WHAT IS NEEDED
Would you restate the full listing word for word and omit its pictures?

SUPPLIED DATA
++++++

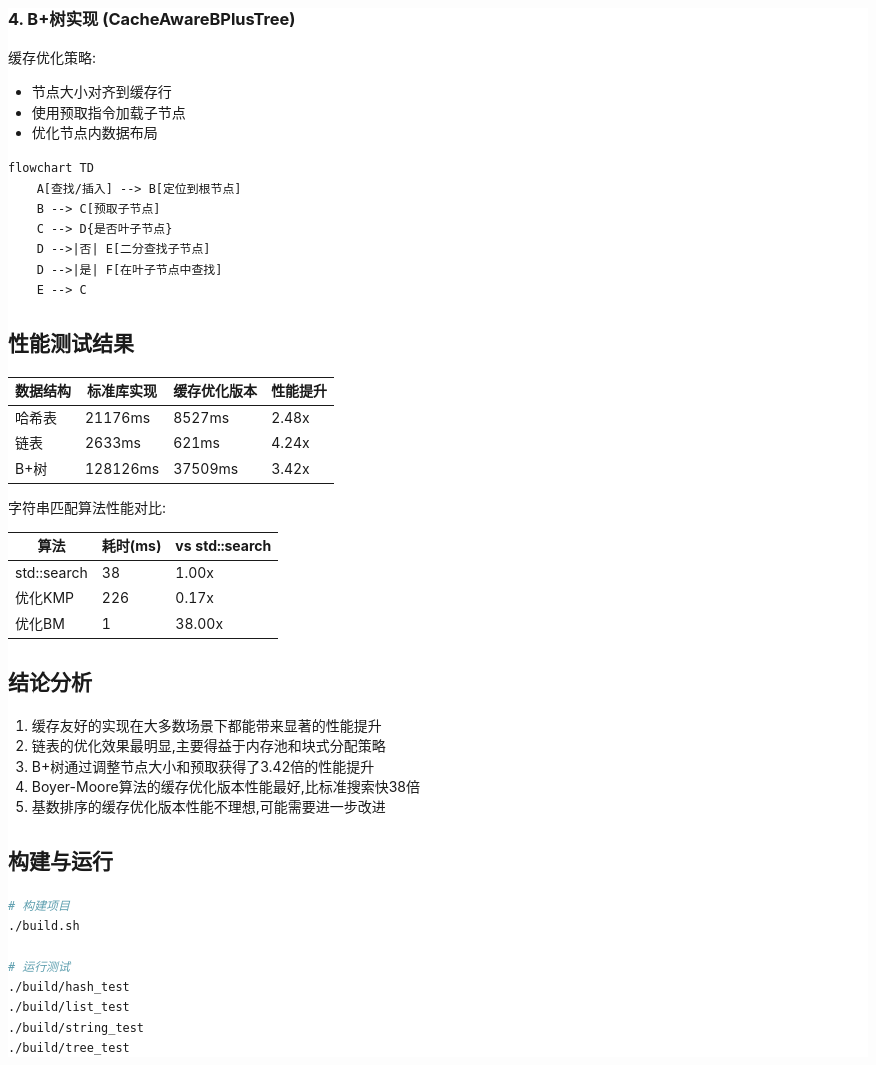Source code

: ### 4. B+树实现 (CacheAwareBPlusTree)

缓存优化策略:
- 节点大小对齐到缓存行
- 使用预取指令加载子节点
- 优化节点内数据布局

```mermaid
flowchart TD
    A[查找/插入] --> B[定位到根节点]
    B --> C[预取子节点]
    C --> D{是否叶子节点}
    D -->|否| E[二分查找子节点]
    D -->|是| F[在叶子节点中查找]
    E --> C
```

## 性能测试结果

| 数据结构 | 标准库实现 | 缓存优化版本 | 性能提升 |
|---------|-----------|------------|---------|
| 哈希表 | 21176ms | 8527ms | 2.48x |
| 链表 | 2633ms | 621ms | 4.24x |
| B+树 | 128126ms | 37509ms | 3.42x |

字符串匹配算法性能对比:

| 算法 | 耗时(ms) | vs std::search |
|------|----------|----------------|
| std::search | 38 | 1.00x |
| 优化KMP | 226 | 0.17x |
| 优化BM | 1 | 38.00x |

## 结论分析

1. 缓存友好的实现在大多数场景下都能带来显著的性能提升
2. 链表的优化效果最明显,主要得益于内存池和块式分配策略
3. B+树通过调整节点大小和预取获得了3.42倍的性能提升
4. Boyer-Moore算法的缓存优化版本性能最好,比标准搜索快38倍
5. 基数排序的缓存优化版本性能不理想,可能需要进一步改进

## 构建与运行

```bash
# 构建项目
./build.sh

# 运行测试
./build/hash_test
./build/list_test
./build/string_test
./build/tree_test
```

++++++

WRITTEN RESPONSE
Source code

: ### 4. B+树实现 (CacheAwareBPlusTree)

缓存优化策略:
- 节点大小对齐到缓存行
- 使用预取指令加载子节点
- 优化节点内数据布局

```mermaid
flowchart TD
    A[查找/插入] --> B[定位到根节点]
    B --> C[预取子节点]
    C --> D{是否叶子节点}
    D -->|否| E[二分查找子节点]
    D -->|是| F[在叶子节点中查找]
    E --> C
```

## 性能测试结果

| 数据结构 | 标准库实现 | 缓存优化版本 | 性能提升 |
|---------|-----------|------------|---------|
| 哈希表 | 21176ms | 8527ms | 2.48x |
| 链表 | 2633ms | 621ms | 4.24x |
| B+树 | 128126ms | 37509ms | 3.42x |

字符串匹配算法性能对比:

| 算法 | 耗时(ms) | vs std::search |
|------|----------|----------------|
| std::search | 38 | 1.00x |
| 优化KMP | 226 | 0.17x |
| 优化BM | 1 | 38.00x |

## 结论分析

1. 缓存友好的实现在大多数场景下都能带来显著的性能提升
2. 链表的优化效果最明显,主要得益于内存池和块式分配策略
3. B+树通过调整节点大小和预取获得了3.42倍的性能提升
4. Boyer-Moore算法的缓存优化版本性能最好,比标准搜索快38倍
5. 基数排序的缓存优化版本性能不理想,可能需要进一步改进

## 构建与运行

```bash
# 构建项目
./build.sh

# 运行测试
./build/hash_test
./build/list_test
./build/string_test
./build/tree_test
```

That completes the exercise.